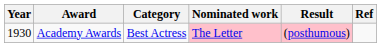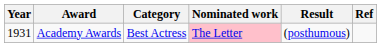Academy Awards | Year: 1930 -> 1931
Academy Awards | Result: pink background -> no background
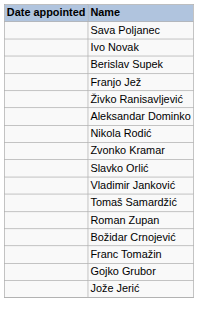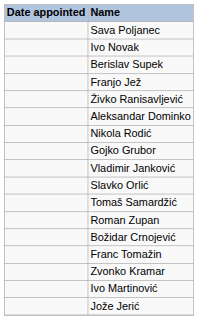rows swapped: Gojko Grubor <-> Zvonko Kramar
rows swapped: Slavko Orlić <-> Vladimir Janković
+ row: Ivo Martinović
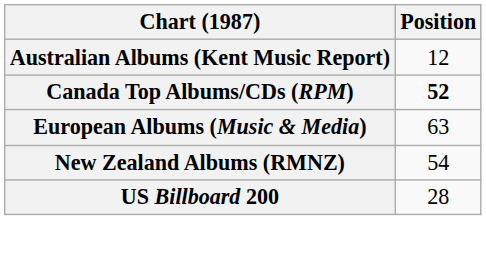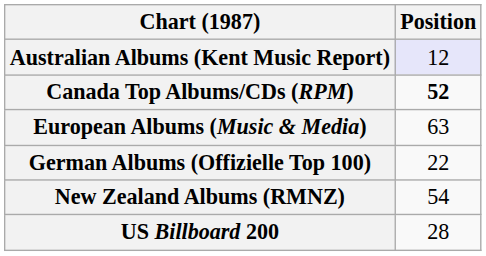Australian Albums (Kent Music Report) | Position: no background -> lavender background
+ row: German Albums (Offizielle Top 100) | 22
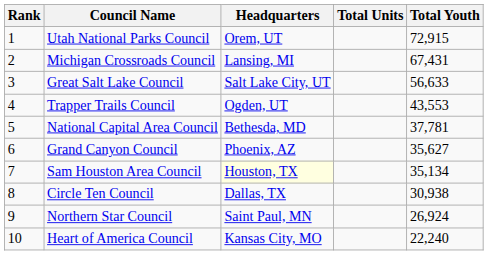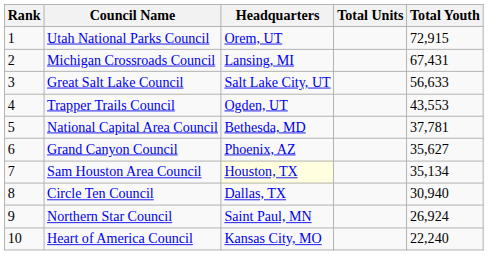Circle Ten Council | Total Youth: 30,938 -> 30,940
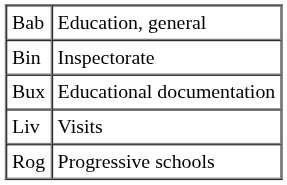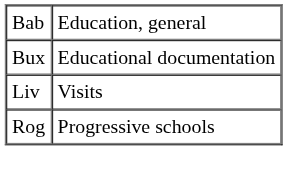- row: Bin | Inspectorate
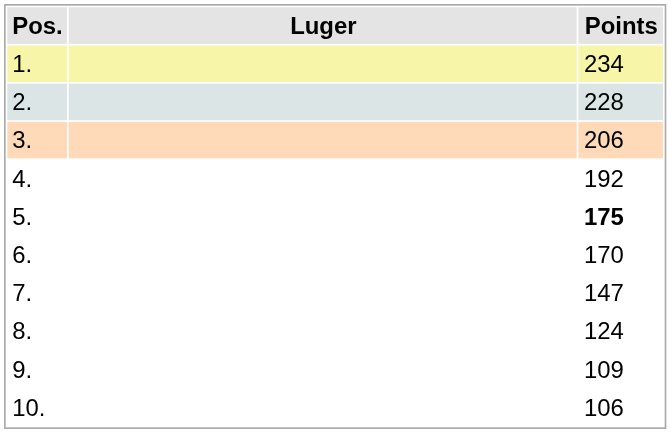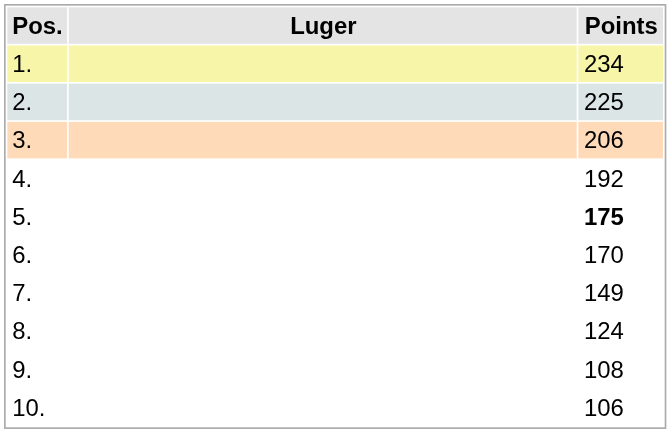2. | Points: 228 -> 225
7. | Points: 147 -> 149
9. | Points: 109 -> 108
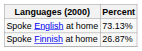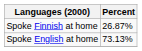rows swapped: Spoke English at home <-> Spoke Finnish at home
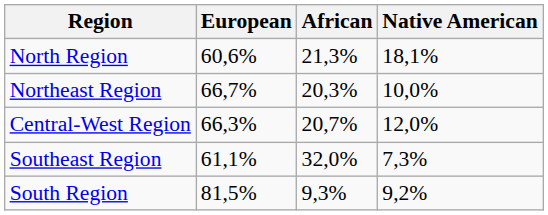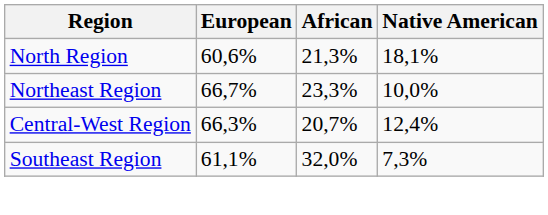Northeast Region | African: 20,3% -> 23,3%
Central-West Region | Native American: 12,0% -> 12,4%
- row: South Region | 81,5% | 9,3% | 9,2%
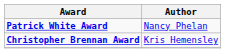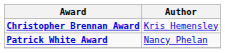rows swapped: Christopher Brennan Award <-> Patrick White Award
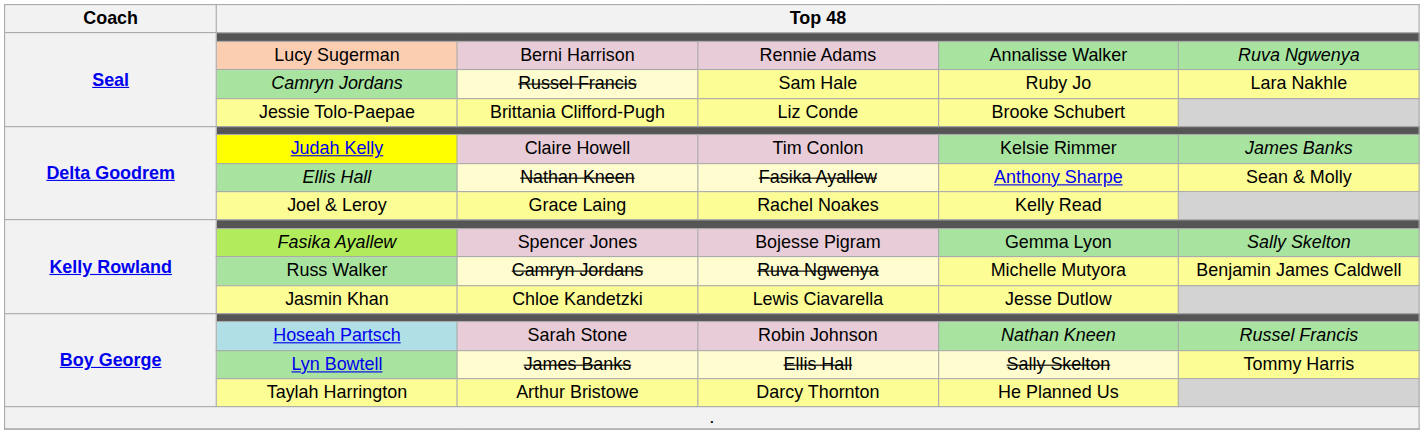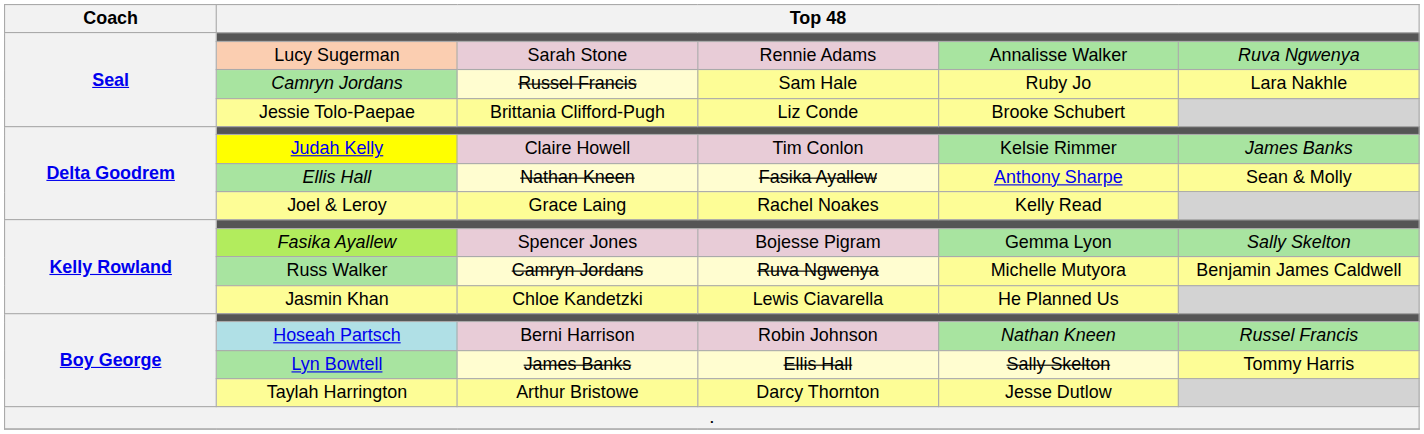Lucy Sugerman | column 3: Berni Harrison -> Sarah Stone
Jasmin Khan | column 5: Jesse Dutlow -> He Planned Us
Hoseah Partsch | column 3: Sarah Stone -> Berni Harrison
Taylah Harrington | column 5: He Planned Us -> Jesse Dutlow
---
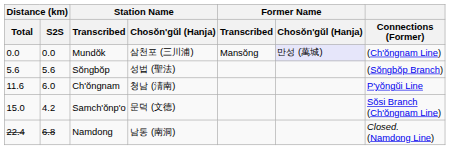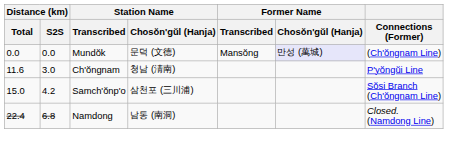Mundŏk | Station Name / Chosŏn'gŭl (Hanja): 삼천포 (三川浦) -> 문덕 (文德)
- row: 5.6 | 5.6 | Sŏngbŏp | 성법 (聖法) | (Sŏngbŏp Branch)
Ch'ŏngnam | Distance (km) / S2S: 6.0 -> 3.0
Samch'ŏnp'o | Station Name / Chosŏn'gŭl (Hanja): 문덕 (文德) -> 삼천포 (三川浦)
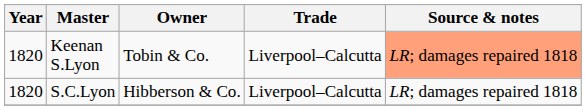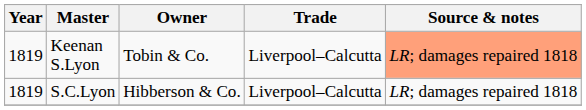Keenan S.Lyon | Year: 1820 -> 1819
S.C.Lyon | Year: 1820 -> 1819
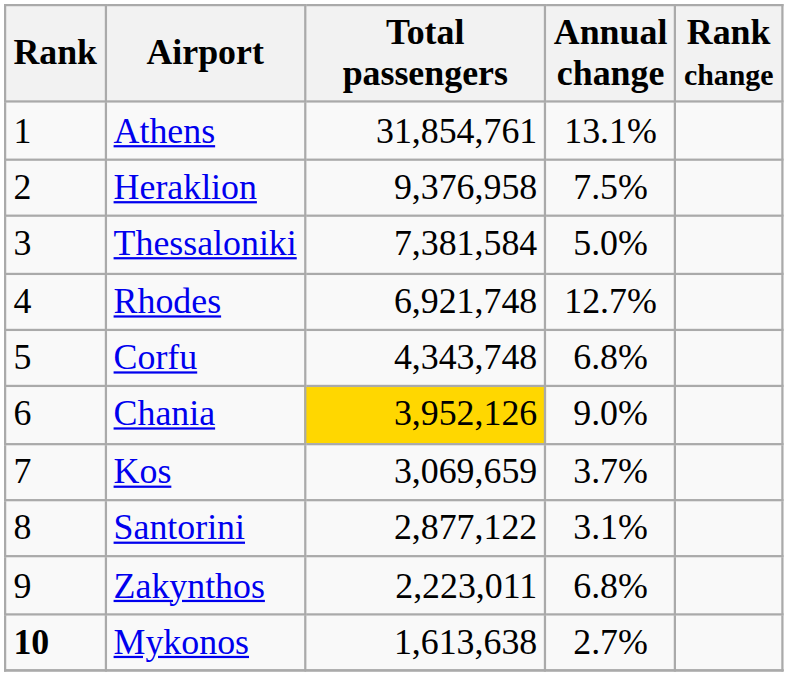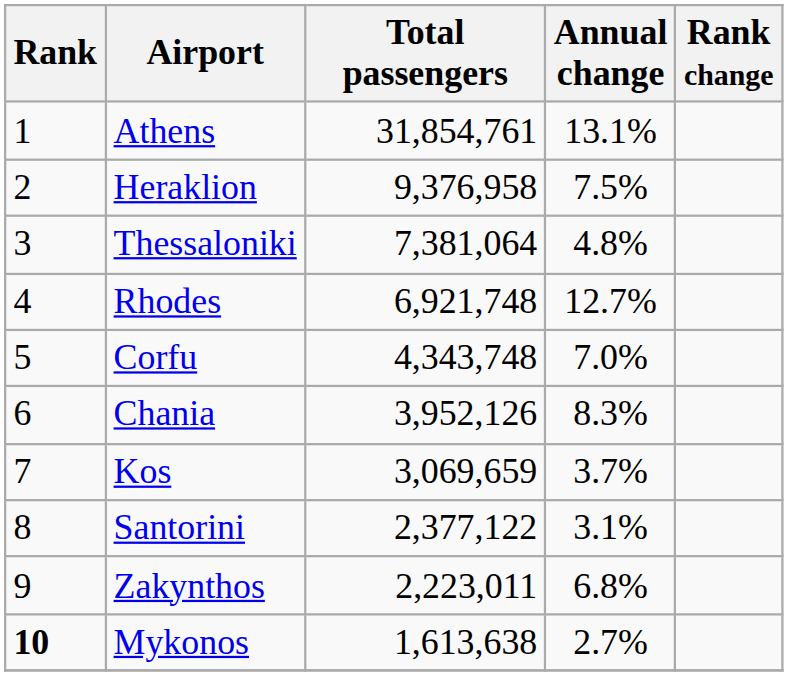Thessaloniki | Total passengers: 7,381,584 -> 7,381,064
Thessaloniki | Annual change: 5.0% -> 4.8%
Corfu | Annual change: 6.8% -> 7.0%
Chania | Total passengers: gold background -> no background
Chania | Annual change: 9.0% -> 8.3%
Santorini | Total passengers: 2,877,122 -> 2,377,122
---
→ **DIRECTIONS**:
Put the data into a JSON list of strings, one string per line, starting with the line that contains "Mundŏk | Station" and going on through the line that contains "Santorini | Total". Leave out blank lines and the pictures.

→ **CORRECT RESPONSE**:
[
  "Mundŏk | Station Name / Chosŏn'gŭl (Hanja): 삼천포 (三川浦) -> 문덕 (文德)",
  "- row: 5.6 | 5.6 | Sŏngbŏp | 성법 (聖法) | (Sŏngbŏp Branch)",
  "Ch'ŏngnam | Distance (km) / S2S: 6.0 -> 3.0",
  "Samch'ŏnp'o | Station Name / Chosŏn'gŭl (Hanja): 문덕 (文德) -> 삼천포 (三川浦)",
  "Keenan S.Lyon | Year: 1820 -> 1819",
  "S.C.Lyon | Year: 1820 -> 1819",
  "Thessaloniki | Total passengers: 7,381,584 -> 7,381,064",
  "Thessaloniki | Annual change: 5.0% -> 4.8%",
  "Corfu | Annual change: 6.8% -> 7.0%",
  "Chania | Total passengers: gold background -> no background",
  "Chania | Annual change: 9.0% -> 8.3%",
  "Santorini | Total passengers: 2,877,122 -> 2,377,122"
]